Jasmin Tabatabai bei den „Muenster Music Days 4.0“
Mal melancholisch, mal fröhlich

Münster -

„David hat mich zehn Jahre lang immer wieder angerufen und gesagt, ich müsse eine Jazz-CD machen.“ Mittlerweile sind daraus bereits zwei sehr erfolgreich Alben geworden, und am Samstagabend war die Frau am anderen Ende der Leitung zu Gast in Münster – Jasmin Tabatabai. Sie sei froh, dass der Komponist, Arrangeur und Saxophonist David Klein so hartnäckig war, nachdem die beiden für die Tucholsky-Verfilmung „Gripsholm“ erstmals zusammengearbeitet hatten. Das Publikum in der gut besuchten Konzerthalle „Cloud“ am Germania Campus sah es genauso.

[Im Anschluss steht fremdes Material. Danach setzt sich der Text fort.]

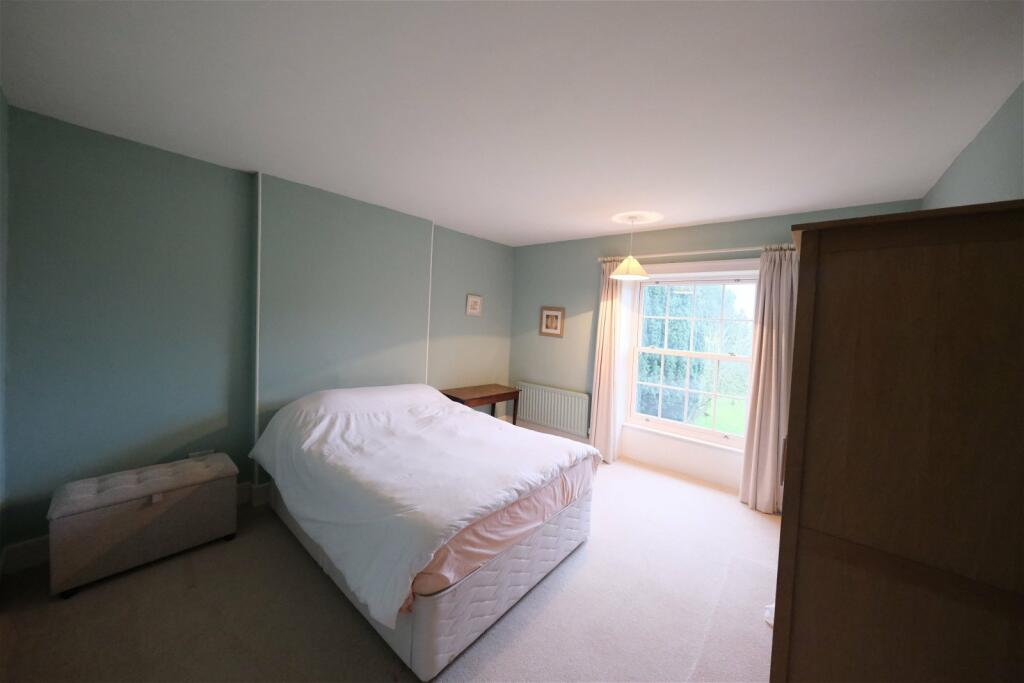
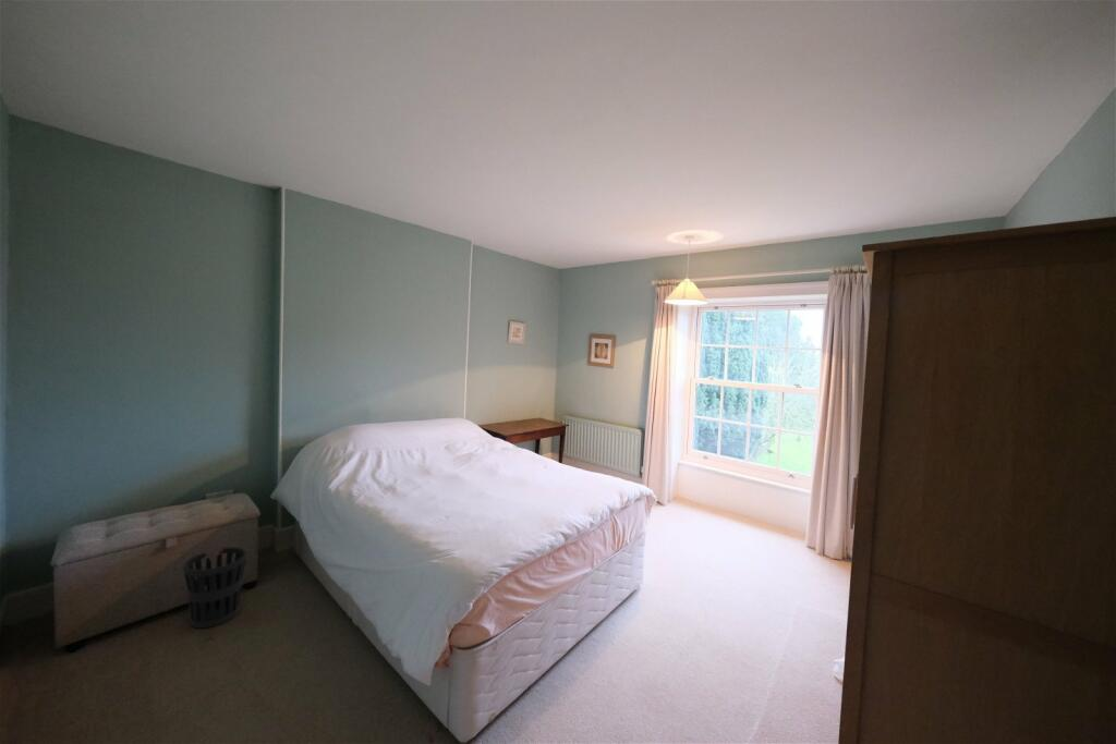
+ wastebasket [182,546,248,630]
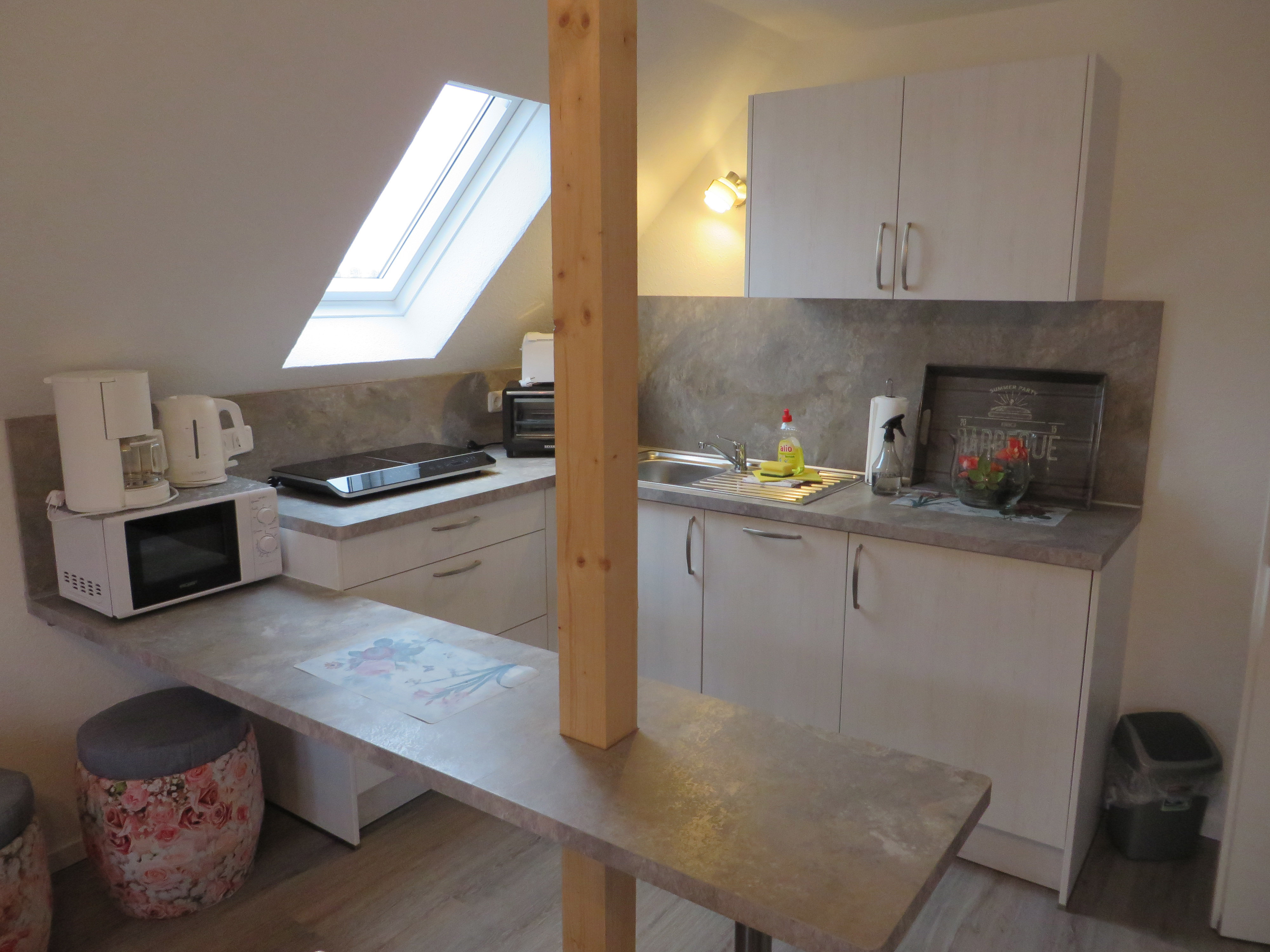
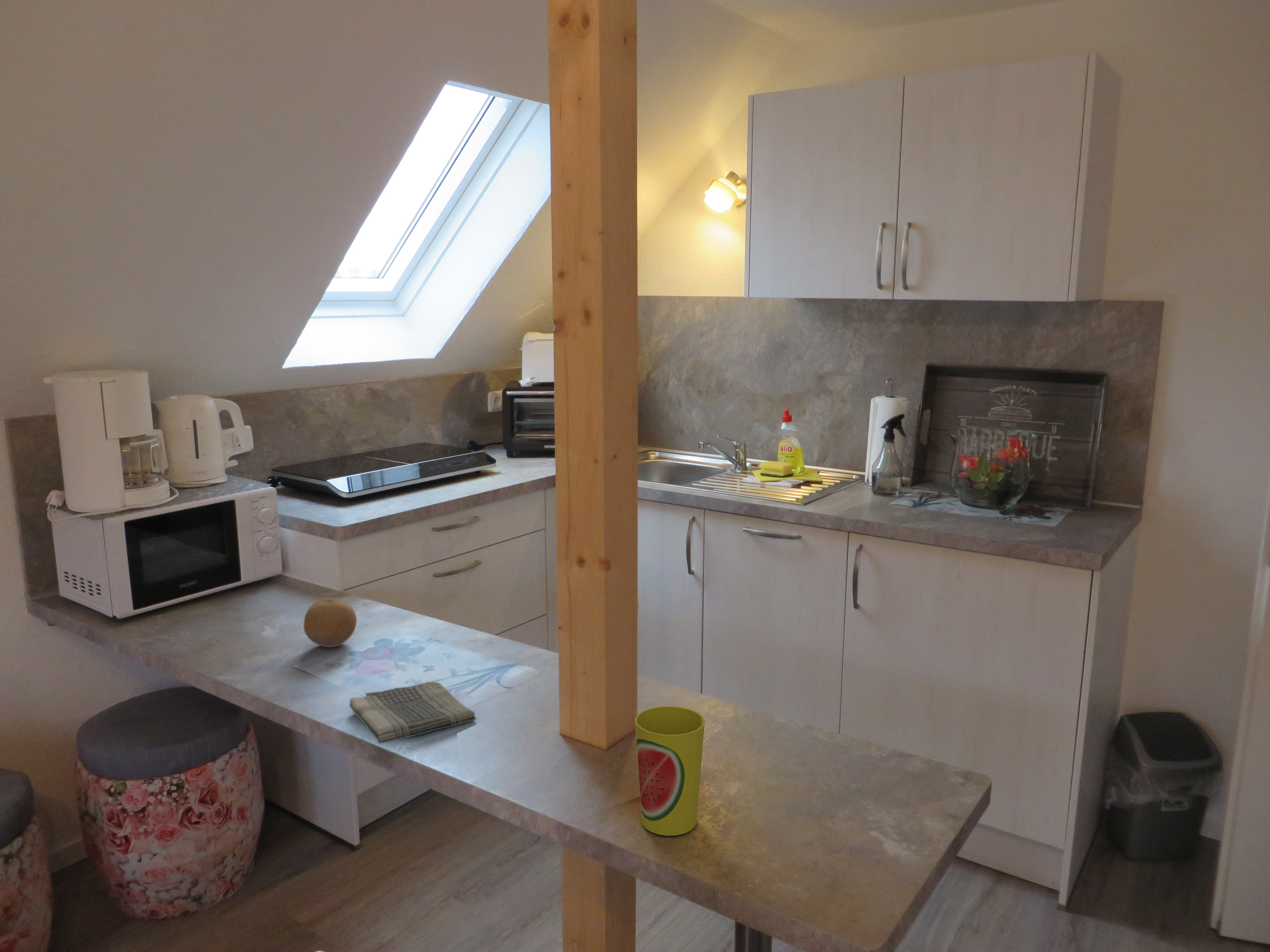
+ fruit [303,598,357,648]
+ dish towel [349,681,476,744]
+ cup [634,706,705,836]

Sonntag, 18.03.2018, 16:03 Uhr

Rauschenden Applaus erhielten Jasmin Tabatabai und das David Klein Quartett mit Olaf Polziehn (Klavier), John Goldsby (Bass), David Klein (Saxophon) und Hans Dekker (Drums) in der gut besuchten Konzerthalle „Cloud“ am Germania Campus.
Rauschenden Applaus erhielten Jasmin Tabatabai und das David Klein Quartett mit Olaf Polziehn (Klavier), John Goldsby (Bass), David Klein (Saxophon) und Hans Dekker (Drums) in der gut besuchten Konzerthalle „Cloud“ am Germania Campus. Foto: Heeke

Der titelgebende Song „Was sagt man zu den Menschen, wenn man traurig ist“ täuschte ein wenig darüber hinweg, dass Jasmin Tabatabai und das David Klein Quartett eine abwechslungsreiche und insgesamt eher fröhliche Setlist im Gepäck hatten. Zwar sang Tabatabai auch von bitterem Trennungsschmerz in Beziehungen („After You Killed Me“) und in Michel Sardous Chanson „Je vole“ auch von dem Schmerz der Eltern, wenn Kinder von zu Hause weglaufen. Zu dem Musikstück „Youkali“, von Kurt Weill im Exil als Schilderung einer unerreichbaren Trauminsel geschrieben, weist Tabatabai auf den ernsten Hintergrund hin: „Als dieses Lied entstanden ist, war halb Europa auf der Flucht.“ In „Another Sad Song“ aus dem Film „Bandits“ ging es um die Leiden eines melancholischen Songwriters. Aber Sängerin und Band zeigen sich ebenso gerne von ihrer unbekümmerten Seite, etwa in dem ernüchternden „Nur das und nicht mehr“, gleichzeitig eine Verbeugung vor Hildegard Knef, die diese deutschsprachige Version des Cole-Porter-Songs bekannt machte.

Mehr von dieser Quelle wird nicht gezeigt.